ACTIVITY LIST:
A) In the post about steaming boat strakes, rewrite the part that opens with the words containing "I'm not sure" and closes with "But I digress......", swapping "pyjamas" for "blankets".
B) Carry the post about steaming boat strakes forward past its final sentence.

─── QUOTED PASSAGE

I'm not sure I'll be trying this, although I did steam some 25'
replacement rubbing strakes for the boat using layflat polythene tubing
standing up vertically beside the shed with an electric kettle taped to
the bottom, re-watered through the spout. When we built, this was the
only way, and the tube was threaded onto the stringers horizontally so
they could be eased into shape in situ. In those days I used old pyjamas
to keep the heat in. But I digress......

Langlow make it (in Speke, I believe). I'd given up hope of seeing it
again until I walked into Newlands in Ormskirk recently and they had
plenty.

──────
─── EXCERPTED DATA

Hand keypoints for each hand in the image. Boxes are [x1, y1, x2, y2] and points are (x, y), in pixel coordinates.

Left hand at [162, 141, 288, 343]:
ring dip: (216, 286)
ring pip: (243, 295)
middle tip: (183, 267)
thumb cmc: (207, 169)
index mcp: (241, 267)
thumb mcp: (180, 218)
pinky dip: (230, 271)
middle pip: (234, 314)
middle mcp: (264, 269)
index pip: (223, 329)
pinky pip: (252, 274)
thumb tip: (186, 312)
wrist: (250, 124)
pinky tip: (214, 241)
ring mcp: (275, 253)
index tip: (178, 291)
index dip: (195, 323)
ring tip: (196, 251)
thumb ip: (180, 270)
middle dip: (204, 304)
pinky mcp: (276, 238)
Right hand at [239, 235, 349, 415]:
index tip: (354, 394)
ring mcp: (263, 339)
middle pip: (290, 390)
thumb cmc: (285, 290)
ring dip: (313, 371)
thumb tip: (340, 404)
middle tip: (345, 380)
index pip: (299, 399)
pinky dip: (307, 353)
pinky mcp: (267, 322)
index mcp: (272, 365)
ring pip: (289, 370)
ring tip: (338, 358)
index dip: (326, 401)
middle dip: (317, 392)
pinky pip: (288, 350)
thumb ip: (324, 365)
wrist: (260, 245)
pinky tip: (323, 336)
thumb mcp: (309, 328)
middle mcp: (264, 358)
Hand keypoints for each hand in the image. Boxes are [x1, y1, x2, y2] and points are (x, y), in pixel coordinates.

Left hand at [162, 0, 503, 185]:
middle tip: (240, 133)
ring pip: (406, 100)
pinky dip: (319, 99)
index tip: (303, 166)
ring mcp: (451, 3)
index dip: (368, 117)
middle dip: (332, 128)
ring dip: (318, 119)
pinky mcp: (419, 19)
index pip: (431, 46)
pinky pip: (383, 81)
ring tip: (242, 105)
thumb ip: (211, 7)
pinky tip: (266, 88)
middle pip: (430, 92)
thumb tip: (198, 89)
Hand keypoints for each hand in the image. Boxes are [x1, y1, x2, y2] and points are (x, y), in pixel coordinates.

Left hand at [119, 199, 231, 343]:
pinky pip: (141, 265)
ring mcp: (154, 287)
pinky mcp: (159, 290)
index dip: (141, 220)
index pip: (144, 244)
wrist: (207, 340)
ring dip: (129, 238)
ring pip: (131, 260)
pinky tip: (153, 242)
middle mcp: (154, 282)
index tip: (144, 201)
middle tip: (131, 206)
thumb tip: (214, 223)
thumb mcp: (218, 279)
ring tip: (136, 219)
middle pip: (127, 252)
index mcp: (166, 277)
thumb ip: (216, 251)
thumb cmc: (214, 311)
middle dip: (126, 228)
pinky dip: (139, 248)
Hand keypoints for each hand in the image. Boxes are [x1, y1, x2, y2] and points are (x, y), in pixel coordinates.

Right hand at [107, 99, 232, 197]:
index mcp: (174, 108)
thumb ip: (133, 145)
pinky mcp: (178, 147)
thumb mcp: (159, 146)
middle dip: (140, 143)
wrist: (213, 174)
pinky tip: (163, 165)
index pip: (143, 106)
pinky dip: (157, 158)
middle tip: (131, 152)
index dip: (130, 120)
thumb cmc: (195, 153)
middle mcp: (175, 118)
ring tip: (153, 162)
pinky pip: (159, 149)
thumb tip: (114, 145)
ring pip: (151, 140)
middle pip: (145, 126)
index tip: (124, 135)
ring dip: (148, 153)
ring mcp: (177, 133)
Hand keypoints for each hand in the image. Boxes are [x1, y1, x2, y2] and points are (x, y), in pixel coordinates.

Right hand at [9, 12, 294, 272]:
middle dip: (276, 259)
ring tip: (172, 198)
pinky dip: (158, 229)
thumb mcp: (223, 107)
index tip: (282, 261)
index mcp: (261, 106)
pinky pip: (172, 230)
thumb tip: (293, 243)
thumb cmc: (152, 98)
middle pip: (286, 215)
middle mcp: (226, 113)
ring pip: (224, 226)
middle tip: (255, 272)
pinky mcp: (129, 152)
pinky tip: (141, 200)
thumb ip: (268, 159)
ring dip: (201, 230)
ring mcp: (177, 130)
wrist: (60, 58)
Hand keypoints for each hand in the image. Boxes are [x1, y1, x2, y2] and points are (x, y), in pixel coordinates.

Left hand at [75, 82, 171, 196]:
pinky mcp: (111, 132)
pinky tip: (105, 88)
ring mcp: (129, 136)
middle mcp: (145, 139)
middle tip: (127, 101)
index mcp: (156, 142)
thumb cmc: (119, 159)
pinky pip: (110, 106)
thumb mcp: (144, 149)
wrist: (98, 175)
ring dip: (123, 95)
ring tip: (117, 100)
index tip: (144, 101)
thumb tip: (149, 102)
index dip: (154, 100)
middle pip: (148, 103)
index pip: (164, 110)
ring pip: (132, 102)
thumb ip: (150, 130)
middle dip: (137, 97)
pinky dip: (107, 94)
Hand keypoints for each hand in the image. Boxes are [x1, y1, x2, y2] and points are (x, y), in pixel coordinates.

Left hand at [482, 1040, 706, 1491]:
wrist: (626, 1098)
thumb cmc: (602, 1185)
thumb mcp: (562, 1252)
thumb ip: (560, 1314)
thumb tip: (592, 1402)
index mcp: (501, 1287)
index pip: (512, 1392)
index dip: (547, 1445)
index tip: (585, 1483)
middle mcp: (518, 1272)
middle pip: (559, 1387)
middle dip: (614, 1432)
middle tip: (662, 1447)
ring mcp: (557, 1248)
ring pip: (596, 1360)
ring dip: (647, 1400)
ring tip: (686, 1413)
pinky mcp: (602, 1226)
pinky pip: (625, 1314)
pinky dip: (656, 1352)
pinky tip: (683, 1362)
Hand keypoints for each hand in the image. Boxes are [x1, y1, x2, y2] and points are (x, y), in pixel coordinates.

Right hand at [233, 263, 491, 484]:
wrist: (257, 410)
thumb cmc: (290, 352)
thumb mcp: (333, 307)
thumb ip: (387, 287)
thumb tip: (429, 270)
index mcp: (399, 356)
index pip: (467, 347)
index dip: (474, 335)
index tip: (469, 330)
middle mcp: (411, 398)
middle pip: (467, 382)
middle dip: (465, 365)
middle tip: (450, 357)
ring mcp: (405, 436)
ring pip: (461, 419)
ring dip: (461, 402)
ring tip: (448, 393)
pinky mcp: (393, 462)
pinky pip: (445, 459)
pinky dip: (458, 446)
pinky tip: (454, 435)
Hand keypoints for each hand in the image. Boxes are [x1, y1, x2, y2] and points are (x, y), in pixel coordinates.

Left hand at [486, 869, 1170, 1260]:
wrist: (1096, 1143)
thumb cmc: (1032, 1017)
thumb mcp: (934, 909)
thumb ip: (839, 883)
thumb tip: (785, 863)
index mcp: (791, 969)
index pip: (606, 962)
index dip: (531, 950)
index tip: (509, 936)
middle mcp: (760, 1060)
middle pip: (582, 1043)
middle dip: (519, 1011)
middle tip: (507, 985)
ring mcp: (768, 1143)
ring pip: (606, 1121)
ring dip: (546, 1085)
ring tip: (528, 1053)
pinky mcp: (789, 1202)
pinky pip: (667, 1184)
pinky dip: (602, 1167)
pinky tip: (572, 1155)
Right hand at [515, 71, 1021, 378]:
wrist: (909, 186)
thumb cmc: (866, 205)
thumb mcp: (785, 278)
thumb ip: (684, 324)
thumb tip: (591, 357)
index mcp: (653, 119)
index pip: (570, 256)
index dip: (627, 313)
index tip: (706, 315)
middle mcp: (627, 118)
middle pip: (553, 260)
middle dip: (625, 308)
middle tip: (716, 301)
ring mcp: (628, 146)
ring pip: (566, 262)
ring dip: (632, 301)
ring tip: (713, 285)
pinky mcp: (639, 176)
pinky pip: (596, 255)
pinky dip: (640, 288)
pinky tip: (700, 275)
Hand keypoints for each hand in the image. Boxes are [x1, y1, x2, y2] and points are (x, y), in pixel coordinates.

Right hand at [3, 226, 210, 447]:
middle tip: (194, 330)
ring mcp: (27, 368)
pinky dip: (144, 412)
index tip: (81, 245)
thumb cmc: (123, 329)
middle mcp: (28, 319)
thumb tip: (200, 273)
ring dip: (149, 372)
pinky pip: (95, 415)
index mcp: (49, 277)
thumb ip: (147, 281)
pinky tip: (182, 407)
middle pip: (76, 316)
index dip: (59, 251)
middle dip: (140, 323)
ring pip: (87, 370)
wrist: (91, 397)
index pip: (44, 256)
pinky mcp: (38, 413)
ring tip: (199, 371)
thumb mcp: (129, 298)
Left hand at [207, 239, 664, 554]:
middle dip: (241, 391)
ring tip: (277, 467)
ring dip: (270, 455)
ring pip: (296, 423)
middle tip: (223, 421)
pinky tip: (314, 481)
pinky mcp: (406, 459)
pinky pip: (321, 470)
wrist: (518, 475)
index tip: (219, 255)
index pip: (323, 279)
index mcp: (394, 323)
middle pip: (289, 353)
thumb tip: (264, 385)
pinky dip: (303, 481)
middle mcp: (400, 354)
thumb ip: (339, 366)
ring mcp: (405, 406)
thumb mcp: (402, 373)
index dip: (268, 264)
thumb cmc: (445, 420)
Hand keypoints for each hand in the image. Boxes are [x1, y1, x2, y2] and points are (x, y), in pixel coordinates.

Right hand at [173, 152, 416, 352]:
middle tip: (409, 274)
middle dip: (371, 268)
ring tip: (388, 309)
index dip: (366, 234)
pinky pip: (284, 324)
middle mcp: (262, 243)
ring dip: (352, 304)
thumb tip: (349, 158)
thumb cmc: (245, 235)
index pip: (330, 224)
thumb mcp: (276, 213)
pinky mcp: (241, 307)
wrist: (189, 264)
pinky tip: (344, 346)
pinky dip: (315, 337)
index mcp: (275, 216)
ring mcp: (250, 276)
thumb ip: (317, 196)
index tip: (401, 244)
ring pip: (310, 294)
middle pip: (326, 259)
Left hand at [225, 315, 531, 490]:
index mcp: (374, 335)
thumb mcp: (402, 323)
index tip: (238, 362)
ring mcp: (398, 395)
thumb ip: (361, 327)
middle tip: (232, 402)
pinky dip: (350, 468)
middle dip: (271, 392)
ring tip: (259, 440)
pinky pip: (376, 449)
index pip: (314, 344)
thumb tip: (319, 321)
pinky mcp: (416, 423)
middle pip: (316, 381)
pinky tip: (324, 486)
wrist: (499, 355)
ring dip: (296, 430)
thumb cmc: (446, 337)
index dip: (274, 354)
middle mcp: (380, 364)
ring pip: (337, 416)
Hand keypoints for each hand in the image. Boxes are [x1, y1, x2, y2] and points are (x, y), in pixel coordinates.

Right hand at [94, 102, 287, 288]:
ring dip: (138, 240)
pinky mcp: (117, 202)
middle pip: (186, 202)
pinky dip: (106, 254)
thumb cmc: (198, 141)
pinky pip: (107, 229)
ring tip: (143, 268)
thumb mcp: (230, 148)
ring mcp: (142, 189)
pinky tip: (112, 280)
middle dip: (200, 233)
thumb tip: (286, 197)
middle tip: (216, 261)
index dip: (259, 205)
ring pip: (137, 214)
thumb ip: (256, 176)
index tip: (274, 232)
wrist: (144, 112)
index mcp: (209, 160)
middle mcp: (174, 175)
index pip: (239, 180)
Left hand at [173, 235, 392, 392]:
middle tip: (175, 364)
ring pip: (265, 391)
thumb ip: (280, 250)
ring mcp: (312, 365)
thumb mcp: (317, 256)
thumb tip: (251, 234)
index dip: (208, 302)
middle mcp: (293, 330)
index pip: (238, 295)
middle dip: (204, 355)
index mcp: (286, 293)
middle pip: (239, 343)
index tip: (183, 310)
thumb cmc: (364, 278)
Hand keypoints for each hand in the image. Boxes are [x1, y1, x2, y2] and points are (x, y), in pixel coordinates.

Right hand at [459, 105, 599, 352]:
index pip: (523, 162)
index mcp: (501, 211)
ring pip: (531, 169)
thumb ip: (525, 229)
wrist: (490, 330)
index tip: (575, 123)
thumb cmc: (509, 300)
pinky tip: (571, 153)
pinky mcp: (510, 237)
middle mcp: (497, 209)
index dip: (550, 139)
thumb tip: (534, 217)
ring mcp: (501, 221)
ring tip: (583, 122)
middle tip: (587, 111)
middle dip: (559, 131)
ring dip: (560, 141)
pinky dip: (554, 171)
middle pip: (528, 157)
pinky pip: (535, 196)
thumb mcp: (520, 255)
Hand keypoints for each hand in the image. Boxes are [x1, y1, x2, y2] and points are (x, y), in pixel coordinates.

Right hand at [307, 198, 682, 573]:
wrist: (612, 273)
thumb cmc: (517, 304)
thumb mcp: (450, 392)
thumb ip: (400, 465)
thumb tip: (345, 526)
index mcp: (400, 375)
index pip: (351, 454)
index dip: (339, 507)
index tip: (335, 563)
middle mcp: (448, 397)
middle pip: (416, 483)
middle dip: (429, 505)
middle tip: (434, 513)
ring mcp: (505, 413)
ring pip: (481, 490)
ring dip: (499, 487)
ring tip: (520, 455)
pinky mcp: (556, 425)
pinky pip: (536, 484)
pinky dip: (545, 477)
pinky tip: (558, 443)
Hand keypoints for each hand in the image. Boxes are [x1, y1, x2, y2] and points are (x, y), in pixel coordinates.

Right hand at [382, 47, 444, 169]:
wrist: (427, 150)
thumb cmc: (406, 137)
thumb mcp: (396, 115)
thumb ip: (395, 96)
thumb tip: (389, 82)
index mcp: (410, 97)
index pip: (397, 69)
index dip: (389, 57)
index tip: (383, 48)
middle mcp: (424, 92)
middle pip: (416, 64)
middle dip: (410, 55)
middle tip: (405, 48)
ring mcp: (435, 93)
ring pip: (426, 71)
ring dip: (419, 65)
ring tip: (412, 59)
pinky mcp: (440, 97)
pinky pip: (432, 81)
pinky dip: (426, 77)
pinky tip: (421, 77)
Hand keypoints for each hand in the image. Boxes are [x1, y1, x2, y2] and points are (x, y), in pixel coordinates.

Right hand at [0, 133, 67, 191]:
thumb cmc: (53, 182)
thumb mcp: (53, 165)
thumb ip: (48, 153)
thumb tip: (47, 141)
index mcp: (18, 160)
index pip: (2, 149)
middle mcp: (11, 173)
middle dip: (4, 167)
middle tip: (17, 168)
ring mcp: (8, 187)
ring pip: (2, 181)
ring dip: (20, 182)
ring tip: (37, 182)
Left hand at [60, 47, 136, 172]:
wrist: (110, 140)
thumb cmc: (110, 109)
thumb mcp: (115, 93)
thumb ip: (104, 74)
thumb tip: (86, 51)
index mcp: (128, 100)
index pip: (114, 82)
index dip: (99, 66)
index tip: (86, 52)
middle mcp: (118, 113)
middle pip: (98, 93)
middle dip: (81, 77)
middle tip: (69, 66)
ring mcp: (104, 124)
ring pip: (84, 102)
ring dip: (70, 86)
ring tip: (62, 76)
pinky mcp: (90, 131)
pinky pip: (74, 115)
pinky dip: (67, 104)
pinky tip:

──────

OUTPUTS FOR THE TASKS:
A)
I'm not sure I'll be trying this, although I did steam some 25'
replacement rubbing strakes for the boat using layflat polythene tubing
standing up vertically beside the shed with an electric kettle taped to
the bottom, re-watered through the spout. When we built, this was the
only way, and the tube was threaded onto the stringers horizontally so
they could be eased into shape in situ. In those days I used old blankets
to keep the heat in. But I digress......

B)
Don't you just love it when a plan comes together. The turmoil caused by
having the house re-plumbed for the heating meant that I needed to find
an additional desk for my 'office'. Been scouring ebay, placed a bid of
a fiver and collected it today from near Ormskirk. Desk absolutely ideal
and a bargain, and I found Newlands and bought one of their cans of
"Patina". Newlands seems to be a great shop. Whilst in there I was
accosted by a fellow customer asking if I could read the price on the
sledgehammer he was inspecting. I didn't have my glasses either, but
managed to achieve crucial distance and read the price. I think we were
lucky he didn't drop it on either of our feet, and he returned it to the
rack. But I wish there were a shop like that near me.

The family jury is still out, and I will have to dig out some smaller
scraps to see how the oak goes. The family seems to be leaning towards a
mahogany mantelpiece, though.

Thanks Andy for all this really valuable info.